- Directed by: Ralph Murphy
- Screenplay by: Jesse Lasky Jr. (as Jesse L. Lasky Jr.); Jerome Odium;
- Story by: Jerome Odium
- Produced by: Louis B. Appleton; Monty Shaff;
- Starring: Dane Clark; Cathy O'Donnell; Tom Drake;
- Cinematography: Allen G. Siegler
- Edited by: Al Clark
- Music by: Arthur Morton
- Color process: Black and white
- Production company: Columbia Pictures
- Distributed by: Columbia Pictures
- Release date: July 19, 1951 (New York);
- Running time: 79 minutes
- Country: United States
- Language: English

= Never Trust a Gambler =

1951 film by Ralph Murphy

Never Trust a Gambler is a 1951 American film noir crime film directed by Ralph Murphy and starring Dane Clark, Cathy O'Donnell and Tom Drake.

==Plot==
Steve Garry, insisting he has quit gambling, asks his ex-wife Virginia Merrill if he can lie low at her Los Angeles house while avoiding testifying in a murder trial. She reluctantly consents, unsure whether she can trust him, and hides him from nosy neighbor, Phoebe.

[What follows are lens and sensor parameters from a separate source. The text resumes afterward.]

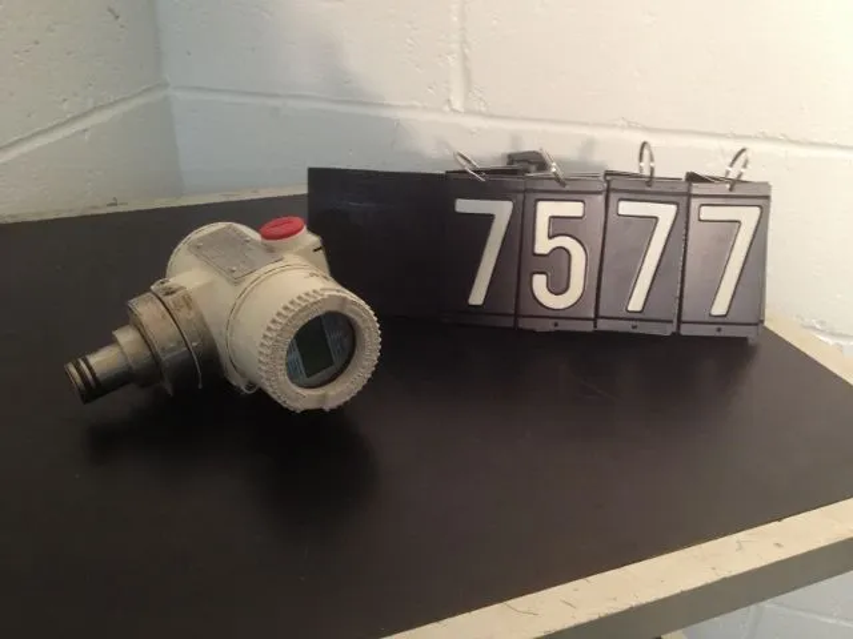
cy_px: 320
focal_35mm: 35
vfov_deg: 40.7
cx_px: 426
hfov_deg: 52.6
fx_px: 862
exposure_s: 1/20
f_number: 2.4
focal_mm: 4.28
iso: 100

At a market, buying Steve food and liquor, Virginia runs into a police sergeant, McCloy, who dated Dolores Alden, her former roommate. McCloy won't go away, escorting Virginia home, then making a drunken pass at her. Steve emerges from hiding and hits McCloy with a chair, accidentally killing him.

Sgt. Ed Donovan has been out looking for Steve, who is actually a suspect in that murder case coming to trial. Donovan is called to the scene when McCloy's body is found near a car that's gone off a cliff. Steve pushed it there, hoping to make it look like the cop drove drunk and caused his own death. McCloy's partner, Lou Brecker, investigates as well. Donovan finds the name of Dolores on the body and questions her, which in turn leads him to her friend, Virginia.

Steve flees, taking Virginia along by force. While avoiding roadblocks, they pull into a gas station, where Virginia leaves a note for an attendant to find. As the cops close in, Steve takes off on foot, climbing a crane and wounding Donovan with a gunshot. As he tries to descend, Steve is grabbed by Donovan and plummets to his death.

==Cast==
- Dane Clark as Steve
- Cathy O'Donnell as Virginia
- Tom Drake as Sgt. Donovan
- Jeff Corey as Lou Brecker
- Myrna Dell as Dolores
- Rhys Williams as Sgt. McCloy
- Kathryn Card as Phoebe

== Reception ==
In a contemporary review for The New York Times, critic Howard Thompson wrote: "This little cat-and-mouse drama does pretty well, in fact, for a project that starts unreeling with three strikes against it. First is an obviously inexpensive budget. The principals ... are personal but not particularly incisive performers. Furthermore, the plot ... gets more pat and familiar as it moves along. For at least two-thirds of the way, though, the picture isn't hard to take at all. But a typical, tacked-on chase ... dulls the preceding niceties and makes the whole thing seem inconsequential, which it probably is, anyway."